Além das operações militares propriamente ditas, cabe ao Exército, na Amazônia, cooperar no desenvolvimento de núcleos populacionais mais carentes, na faixa de fronteira. Assim é que, em todos os pelotões de fronteira funcionam normalmente escolas de primeiro grau e subordinadas ao Comando de Fronteira do Solimões (CFSOL/8º BIS).

Na saúde, destacam-se os trabalhos dos postos de saúde e dos hospitais localizados em Belém, Marabá, Manaus, Boa Vista, Porto Velho, Rio Branco, Tefé, São Gabriel da Cachoeira e Tabatinga, nos quais mais de 90% dos atendimentos são dedicados à população civil e indígena.

Vale lembrar que os hospitais de São Gabriel da Cachoeira e Tabatinga foram instalados por ocasião do Lançamento do Programa Calha Norte, permanecendo desativados por quase uma década, até que o governo julgou por bem entregá-los ao Exército, para torná-los operacionais.
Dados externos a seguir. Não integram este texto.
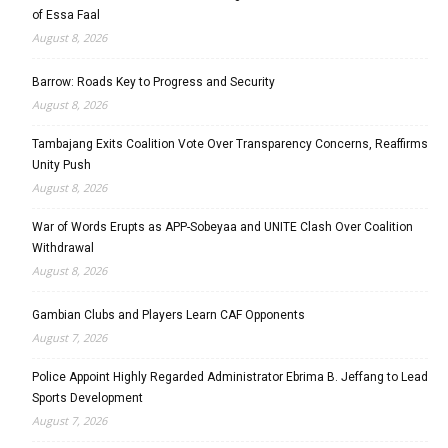
of Essa Faal
August 8, 2026
Barrow: Roads Key to Progress and Security
August 8, 2026
Tambajang Exits Coalition Vote Over Transparency Concerns, Reaffirms
Unity Push
August 8, 2026
War of Words Erupts as APP-Sobeyaa and UNITE Clash Over Coalition
Withdrawal
August 8, 2026
Gambian Clubs and Players Learn CAF Opponents
August 7, 2026
Police Appoint Highly Regarded Administrator Ebrima B. Jeffang to Lead
Sports Development
August 7, 2026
Para assegurar uma infra-estrutura operacional, conta o Exército, na região, com um Grupamento de Engenharia composto de 5 batalhões e uma companhia de engenharia de construção, bem como Comandos Logísticos, sediados em Belém e Manaus. Em toda a área estão desdobradas 4 Brigadas de Infantaria de Selva, cuja estratégia, pelas características próprias da região amazônica, se alicerça em operações não convencionais de longa duração.

Da mesma forma, a Marinha e a Aeronáutica, em suas áreas específicas de atuação, completam a estrutura defensiva da região, ao mesmo tempo que oferecem um poder estratégico de dissuasão, visando inibir aventuras além fronteiras.

Ao Quarto Distrito Naval e ao Comando Naval da Amazônia Ocidental, sediados, respectivamente, em Belém e Manaus cabe, sinteticamente, patrulhar e defender a vasta malha hidroviária, a foz do Amazonas e o litoral norte, bem como fiscalizar as operações e prover a sinalização para uma segura utilização daquelas preciosas vias de transporte e integração regional, onde atuam cerca de 70 mil embarcações, dos mais variados tipos e tamanhos.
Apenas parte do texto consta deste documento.